И как же обстояли дела через два года после катастрофы 1812 года? В октябре 1814 года освобожденный заложник A. Домерг наконец вернулся в Москву, в город, где столь счастливо жил со своей семьей и с друзьями из французской колонии. Новое открытие этого города через два года после драмы оказалось для него настоящим шоком. В нем все стало не так, как было прежде. «Было 24 октября, — рассказывал он, — когда мы увидели издалека сорок сороков московских церквей, купола которых, сферические и устремленные ввысь, выделялись на лазури неба. Какая восхитительная панорама!
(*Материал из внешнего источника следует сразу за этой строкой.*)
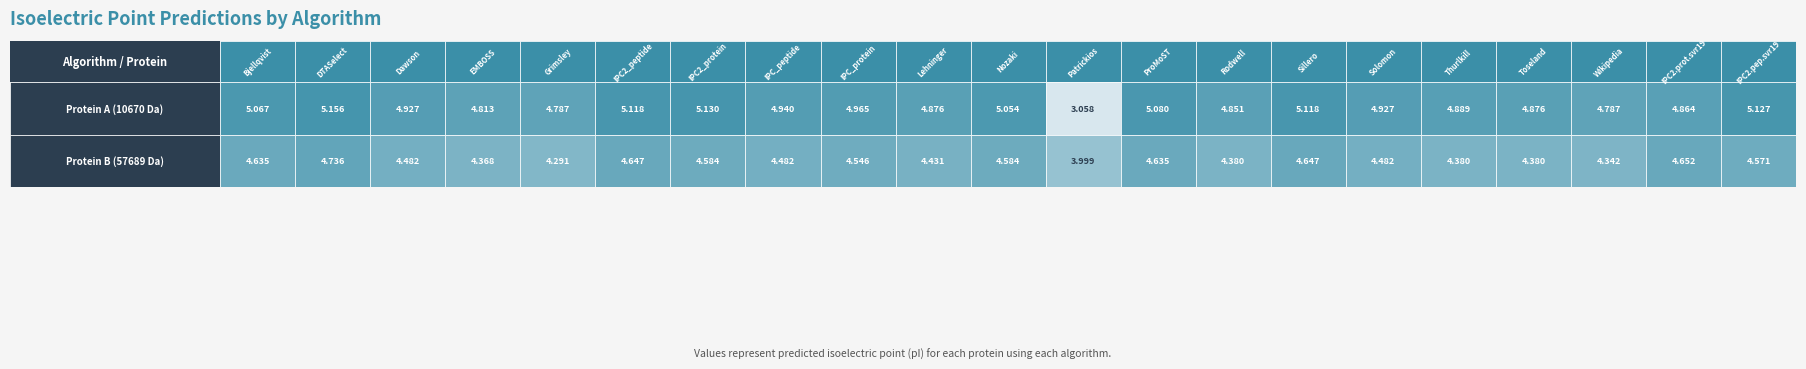

Reading left to right, extract all data points from this chart.

Bjellqvist: 0=5.1	1=4.6
DTASelect: 0=5.2	1=4.7
Dawson: 0=4.9	1=4.5
EMBOSS: 0=4.8	1=4.4
Grimsley: 0=4.8	1=4.3
IPC2_peptide: 0=5.1	1=4.6
IPC2_protein: 0=5.1	1=4.6
IPC_peptide: 0=4.9	1=4.5
IPC_protein: 0=5.0	1=4.5
Lehninger: 0=4.9	1=4.4
Nozaki: 0=5.1	1=4.6
Patrickios: 0=3.1	1=4.0
ProMoST: 0=5.1	1=4.6
Rodwell: 0=4.9	1=4.4
Sillero: 0=5.1	1=4.6
Solomon: 0=4.9	1=4.5
Thurlkill: 0=4.9	1=4.4
Toseland: 0=4.9	1=4.4
Wikipedia: 0=4.8	1=4.3
IPC2.protein.svr19: 0=4.9	1=4.7
IPC2.peptide.svr19: 0=5.1	1=4.6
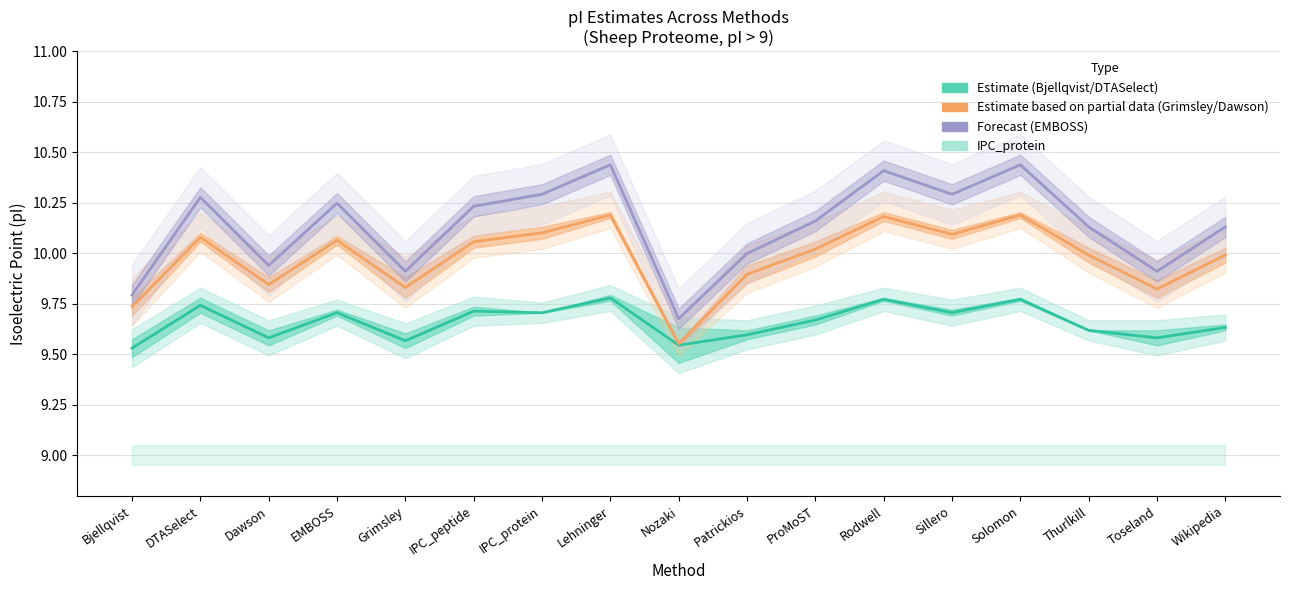

Reading left to right, transcribe all the data shown in this chart.

Bjellqvist / DTASelect: Bjellqvist=9.5	DTASelect=9.7	Dawson=9.6	EMBOSS=9.7	Grimsley=9.6	IPC_peptide=9.7	IPC_protein=9.7	Lehninger=9.8	Nozaki=9.5	Patrickios=9.6	ProMoST=9.7	Rodwell=9.8	Sillero=9.7	Solomon=9.8	Thurlkill=9.6	Toseland=9.6	Wikipedia=9.6
Grimsley / Dawson: Bjellqvist=9.7	DTASelect=10.1	Dawson=9.8	EMBOSS=10.1	Grimsley=9.8	IPC_peptide=10.1	IPC_protein=10.1	Lehninger=10.2	Nozaki=9.6	Patrickios=9.9	ProMoST=10.0	Rodwell=10.2	Sillero=10.1	Solomon=10.2	Thurlkill=10.0	Toseland=9.8	Wikipedia=10.0
EMBOSS: Bjellqvist=9.8	DTASelect=10.3	Dawson=9.9	EMBOSS=10.2	Grimsley=9.9	IPC_peptide=10.2	IPC_protein=10.3	Lehninger=10.4	Nozaki=9.7	Patrickios=10.0	ProMoST=10.2	Rodwell=10.4	Sillero=10.3	Solomon=10.4	Thurlkill=10.1	Toseland=9.9	Wikipedia=10.1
Как примирить этот живописный вид с печальным зрелищем, которое готовила нам древняя столица? Однако действительность оказалась много страшнее моих представлений о катастрофе, сложившихся на основе дошедших до нас печальных рассказов. Прошедшие с того момента двадцать шесть месяцев не внесли почти никаких изменений в картину разрушения. Из каждой сотни домов восстановлены были от силы десять. Трудно было сказать, где многочисленное население, вернувшееся в свои стены, укрывается по ночам и в холодное время года. Множество обитателей Москвы жило, набившись в погреба. Некоторые, разобрав развалины до уровня человеческого роста, обнаружили доски и куски толя в форме крыши, под которыми нашли убежище. Повсюду видны были картины нищеты и многочисленные следы пожара. Эти обломки, эти куски разбитого кирпича, растираемые колесами экипажей в пыль, поднимавшуюся красноватым облаком, которое ветер постоянно крутил в воздухе. Глаза уставали от обжигающей жары, и невозможно было находиться на улицах, где белье и одежда пачкались этой пылью цвета мяса».
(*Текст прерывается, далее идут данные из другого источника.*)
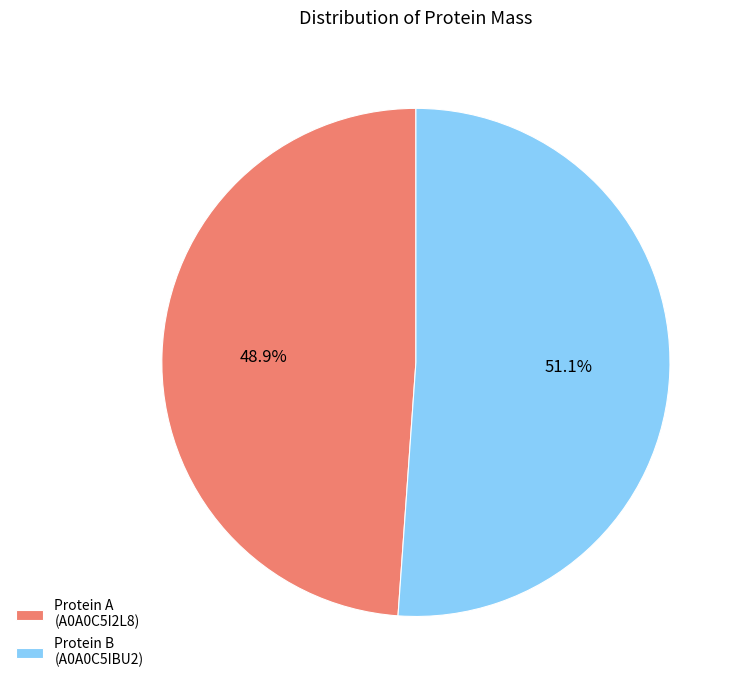

Which category has the biggest portion of the pie?

Protein B (A0A0C5IBU2)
И артист продолжал удивляться тому, что видит. Все дома, расположенные вокруг Кремля, пострадавшие от взрыва 11/23 октября 1812 года, до сих пор сохраняли его следы. Стены в трещинах, двери и окна выбиты, в деревянной обшивке все еще торчали осколки стекла. Рухнула часть стен царского дворца. Целой осталась только знаменитая колокольня Ивана Великого, но и она была вся облупленная. «Стоя среди этих руин, она казалась аллегорическим изображением русской империи, которая, поколебленная сначала наполеоновским ударом, все же устояла и утвердила свою власть». Первоначальный крест на верхушке заменили деревянным, покрытым листами позолоченной меди. Но колокольня была по-прежнему гордо устремлена в московское небо. А сюрпризы для француза еще не закончились. Наполеоновская армия оставила за собой не только руины, она бросила в городе множество самых разных трофеев, все еще украшающих собой раненый город. На дороге от Москвы до Вильны было найдено 870 русских пушек, украденных французами из городского арсенала. Там и тут находили самые неожиданные предметы. «Покидая Кремль, — продолжал А. Домерг, — я увидел лежащие на прилавках рынка, где торговали всякой одеждой, военные мундиры, шако{211}
и эполеты, покрой и форма которых были мне очень хорошо знакомы. Это была французская униформа, и кровь, которой она была запачкана, красноречиво говорила о судьбе храбрецов, носивших ее. В этом несчастном городе одни неожиданности тут же сменялись другими». Он продолжал свой путь в направлении Кузнецкого моста, иначе говоря, в так хорошо ему знакомый французский квартал. Здесь его тоже ждало сильное потрясение. «Ведомый столь хорошо понятным желанием, я шел в квартал, в котором жил, но поначалу я не узнал ни улицы, ни дома, бывшие свидетелями моего ушедшего процветания. Мое жилище, построенное в глубине большого двора, сад и забор — все исчезло; их заменило новое строение, возведенное на проезжей части. Я сел на полусгоревший сруб и печально смотрел на происшедшую метаморфозу. Но пока мой взор напрасно искал предметы, которые столь отчетливо рисовала мне память, невольное волнение овладело мною, и я слезами отдал дань своим горестным воспоминаниям… Никогда еще печаль не была более оправданной и более глубокой! В сих местах, видевших прежде мое домашнее счастье, в местах, где я, уезжая, оставил семью, друзей и слуг, сегодня никто не вышел мне навстречу. Вокруг меня были одни лишь незнакомые лица, я встречал лишь равнодушные взгляды. Я был чужаком на самом месте моего былого очага!»Возвращение в Москву оказалось по-настоящему болезненно для этого француза, все потерявшего в несколько дней. Переполняемый эмоциями и чувствуя страшное одиночество, он не знал, где ему найти душевную поддержку и хоть какую-то материальную помощь. Наконец, он вспомнил о приходе Сен-Луи-де-Франсэ и его кюре, аббате Сюррюге. «Мои дела требовали пробыть некоторое время в Москве, — рассказывал он, — и, не зная, где преклонить голову, я подумал о достопочтенном кюре французской католической церкви, г-не аббате Сюррюге.